Advantageously, the protective membrane of the sealing element is designed such that, in the normal state of the electrochemical cell assigned to it, it bears at least partially against the side of the blow-off valve assigned to this electrochemical cell, when this blow-off valve is closed. In normal operation of the accumulator, that is, in the non-loaded with a harmful internal pressure state, thus the protective membrane is supported on the inside of the electrochemical cell remote from the outside of the blow-off. This is particularly advantageous when an other electrochemical cell of the accumulator is so charged with an internal pressure that the blow-off opens this electrochemical cell, so that a pressurized mixture can escape into the Entgasungsrohrsystem and thus the protective membrane of other electrochemical cells thereof Accumulator from the degassing tube system pressurized. Because the protective membrane of these other non-damaging internal pressure electrochemical cells are supported on the outside of the blow-off valves of these cells, it can not break or tearing open in the protective membrane and / or in by the pressurization of the protective membranes of the degassing come to the connection region thereof to the sealing body existing predetermined breaking point. Instead, the protective membrane forms a protective layer on the electrochemical cells, which are not subject to harmful internal pressure, on which the substance mixture emerging from a further electrochemical cell can deposit, without this cell of the accumulator being able to be opened. The particular design of the protective membranes can be done so that air or creepage distances for the mixture in the normal and in case of failure of a battery to adjacent electrically conductive components of the battery are increased to thereby a To prevent higher protection against the formation of electrically conductive connections between such components of a battery.

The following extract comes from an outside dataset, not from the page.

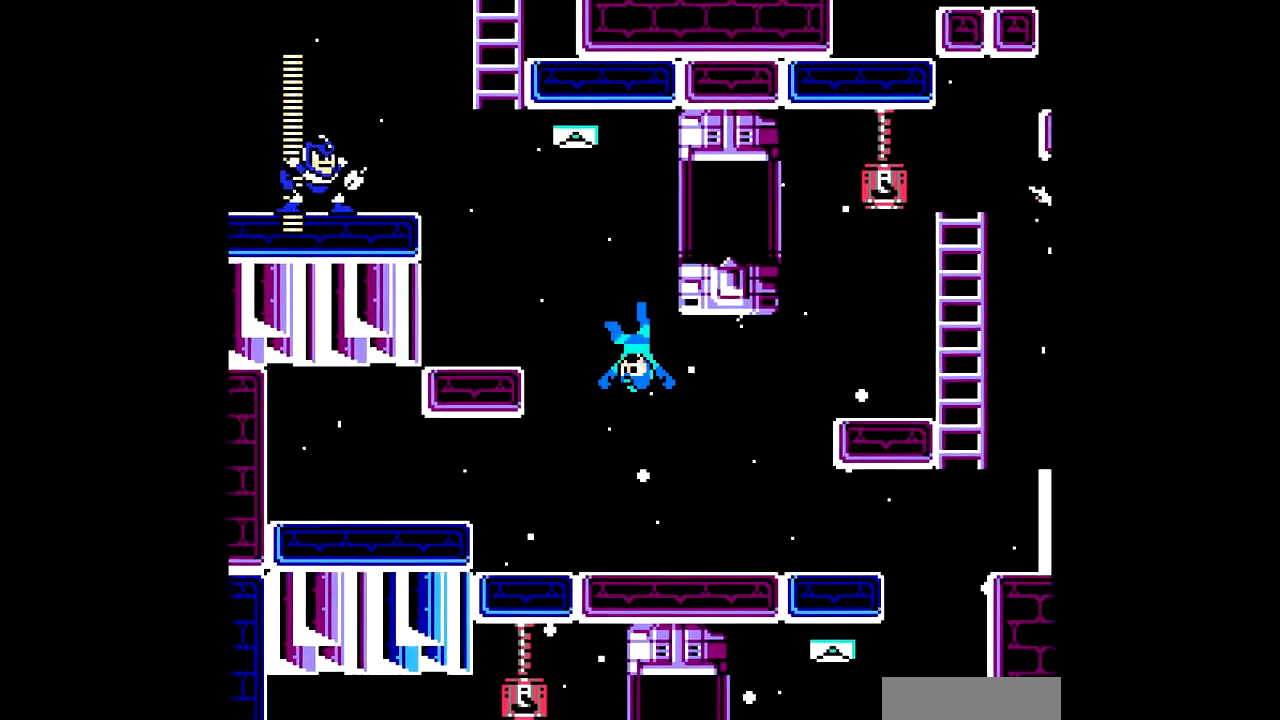
{"buttons": ["DPAD_LEFT"], "events": [[400, "C", "down"], [500, "C", "up"]]}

The invention will be explained in more detail below with reference to the embodiments shown in the accompanying figures. Showing:

1 FIG. 2 is a schematic cross-sectional view of an exemplary embodiment of an accumulator according to the invention, FIG.

2a : A detailed representation of a cross section of an embodiment of the sealing element according to the invention in the unloaded state and

2 B : A detailed representation of a cross section of an embodiment of the sealing element according to the invention in the loaded state.

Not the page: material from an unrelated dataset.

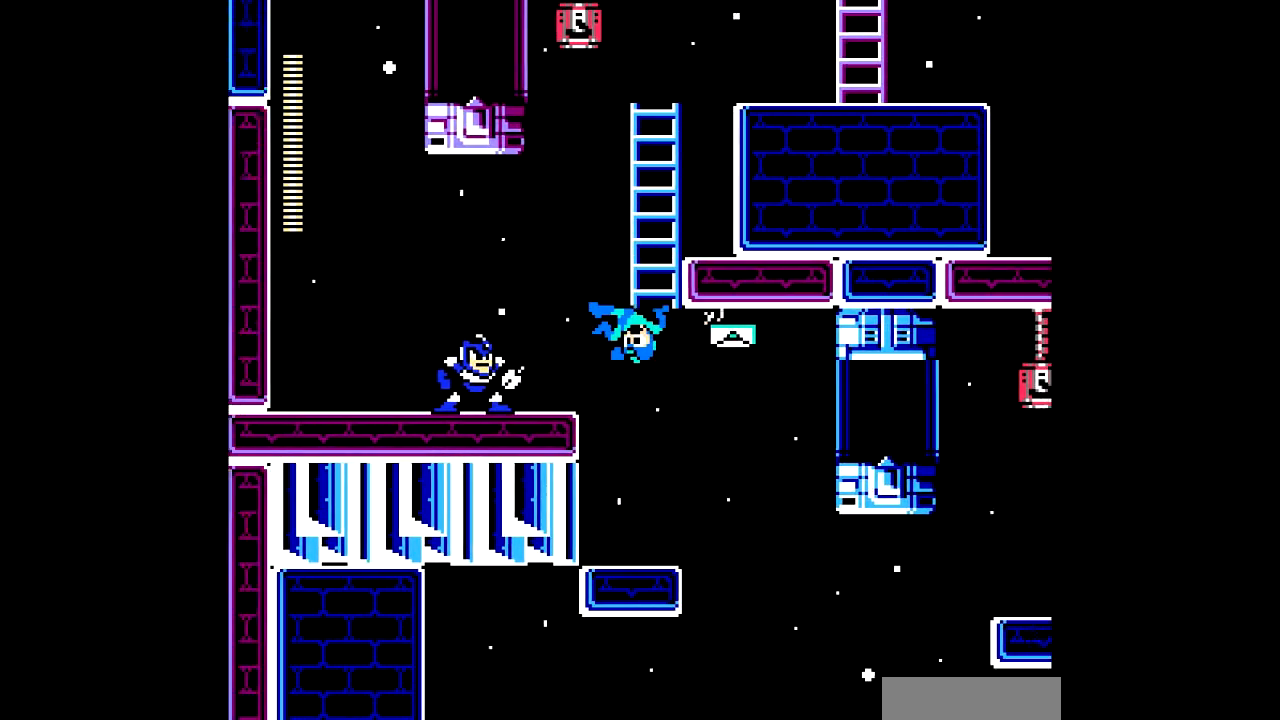
{"buttons": ["DPAD_LEFT"], "events": [[134, "DPAD_LEFT", "up"], [367, "DPAD_LEFT", "down"]]}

1 shows an accumulator 1 with two electrochemical cell 2 and 3 and a degassing pipe system 4 , Every electrochemical cell 2 respectively. 3 has a normal operation of the accumulator 1 with a blow-off valve 5 respectively. 6 gas-tight closed blow-off opening 7 respectively. 8th on. In 1 is only the exhaust port shown on the left 7 with the blow-off valve arranged thereon 5 is sealed gas-tight, whereas at the blow-off 8th arranged blow-off valve 6 is open. The electrochemical cell 3 is thus with the blow-off valve open 6 fluid-conducting with a degassing connection 10 on the degassing pipe system 4 connected. The blow-off valves 5 and 6 are designed as bursting valves.

Between the blow-off opening 7 respectively. 8th surrounding edge of the housing 11 respectively. 12 the electrochemical cell 2 respectively. 3 and the respective degassing connection 9 respectively. 10 is in each case a substantially ring-shaped sealing body 13 respectively. 14 a sealing element 15 respectively. 16 arranged. This will be the connection between the blow-off 7 and 8th in the cases 11 and 12 the electrochemical cells 2 and 3 and the degassing 9 respectively. 10 sealed.

Each sealing element 15 respectively. 16 also has a protective membrane 17 respectively. 18 on, which is formed of an elastomer. The protective membrane 17 respectively. 18 is at its peripheral edge with the inner peripheral surface of the respective sealing body 15 respectively. 16 integrally connected. At every protective membrane 17 respectively. 18 is a predetermined breaking point formed as out 2 is more apparent.

Through the arrows in 1 should the flow of the electrochemical cell shown on the right 3 leaking substance mixture after opening the blow-off valve 6 be clarified. The protective membrane 18 of the sealing element 16 is in 1 shown as a dashed line, which indicates that at the protective membrane 18 a corresponding predetermined breaking point may be formed on a wide variety of areas, but the protective membrane 18 after breaking or tearing at the predetermined breaking point, the blow-off 8th releases.

By the out of the electrochemical cell 3 exiting mixture of substances becomes the protective membrane 17 of the sealing element 15 from the degassing pipe system 4 from pressurized. Because the protective membrane 17 of the sealing element 15 is formed such that it is in the normal state of the electrochemical cell 2 over large parts of the interior of the electrochemical cell 2 opposite side of the blow-off valve 5 is applied when the blow-off valve 5 closed, the protective membrane can 17 at the in 1 shown pressurization of the blow-off valve 5 support so that there is no breakage or tearing of the protective membrane 17 can come in the area of the trained breaking point at her.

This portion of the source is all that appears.